Staying with Michaela and her family in the Habrovany/Rousínov region of the Czech Republic (about half an hour from Brno, the second-largest city) was such a cool experience. I think I’ve told Michaela more than 100 times over the last few days just how amazing her family are. When I arrived Michaela’s mum Jana had got me a gift of some Czech chardonnay wine, a big bag of local sweets and traditional chocolate. Her and her boyfriend (neither of whom speak English, but we could communicate through Michaela) cooked some typical Czech dishes for me because they knew I’d written about them before and really wanted to try them. Word of wisdom: raw meat smothered on bread isn’t as bad as it sounds. In fact, it’s fookin’ delish. Her adorable grandma also got me a gift of a cup and saucer with ‘Rousínov’ engraved on it with a little angel candle inside. The whole thing was too cute, it really was. Not once have I felt more welcomed when I’ve visited a country; I literally feel like I have a family of my own in the Czech Republic. Michaela is basically like my sister, anyway, so that’s a given really.
Exploring Brno and its historical buildings.
On around the third day of my trip, we took a bus from Rousínov to Brno to meet Michaela’s dad, his girlfriend and her son, and her auntie Blanka. The first thing I’ll say about Brno is that it’s basically a Czech version of Sheffield, if such a thing was ever possible. It’s near enough the same size, there are trams whizzing around through the square, and there’s just the right balance of the whole ‘hipster/edgy’ student scene and old buildings. We started the day shopping before meeting her family in the square, where we laid back on some deckchairs and got wavy off a cocktail, as ya do. (*cough cough* The Forum on Division St, anyone? It’s Sheff, I’m telling ya). We visited the Basilica of the Assumption of Our Lady on Mendel Square, a church with a grand interior that takes your breath away the moment you step inside. Next, we headed to the awe-inspiring Petrov, also known as the Cathedral of St. Peter and Paul, which stands on a hill overlooking Brno in all its gothic/baroque glory. From the Petrov Hill, you can see the tallest building in the Czech Republic. It’s not that tall, but still.
Getting an insight into day-to-day life in Czechia and their people.

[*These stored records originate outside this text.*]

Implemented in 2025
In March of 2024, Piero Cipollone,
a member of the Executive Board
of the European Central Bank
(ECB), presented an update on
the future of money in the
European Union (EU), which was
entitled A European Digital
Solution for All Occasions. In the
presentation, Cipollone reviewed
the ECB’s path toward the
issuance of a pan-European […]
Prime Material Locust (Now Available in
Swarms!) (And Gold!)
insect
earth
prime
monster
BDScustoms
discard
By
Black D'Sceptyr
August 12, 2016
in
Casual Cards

One of my favourite things about visiting a new place with a local, which I try to do in loads of places that I go, is that you really do get an insight into what everyday life is like in other parts of the world, outside of the touristy places. It’s a chance to escape the reality that you’re used to, and it broadens your mind like nothing else. Here are a few weird, wonderful, and completely pointless things I learned from my stay.

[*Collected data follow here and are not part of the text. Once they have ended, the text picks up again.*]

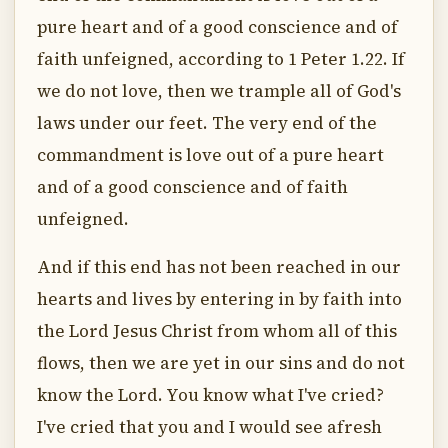
pure heart and of a good conscience and of
faith unfeigned, according to 1 Peter 1.22. If
we do not love, then we trample all of God's
laws under our feet. The very end of the
commandment is love out of a pure heart
and of a good conscience and of faith
unfeigned.
And if this end has not been reached in our
hearts and lives by entering in by faith into
the Lord Jesus Christ from whom all of this
flows, then we are yet in our sins and do not
know the Lord. You know what I've cried?
I've cried that you and I would see afresh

Never say ‘ahoj’ (hello/goodbye) to a stranger. It makes you look stupid.
People will think you’re weird if you ask for lemonade with wine.
The Czech make their own versions of popular English songs in their own language, and it’s a combination of weird and refreshing.
There are more bugs.
People love beer, so much so that it’s the country with the world’s most beer drinkers.
THEY HAVE TESCO!
I will never get eyelash extensions as good, or as cheap, anywhere else.
It’s common courtesy to take your shoes off when you enter someone’s house.
The beds have feather/duck down pillows and duvets and are way comfier.
If I remember anything else, I’ll make a whole new weird n’ wonderful list in Part II.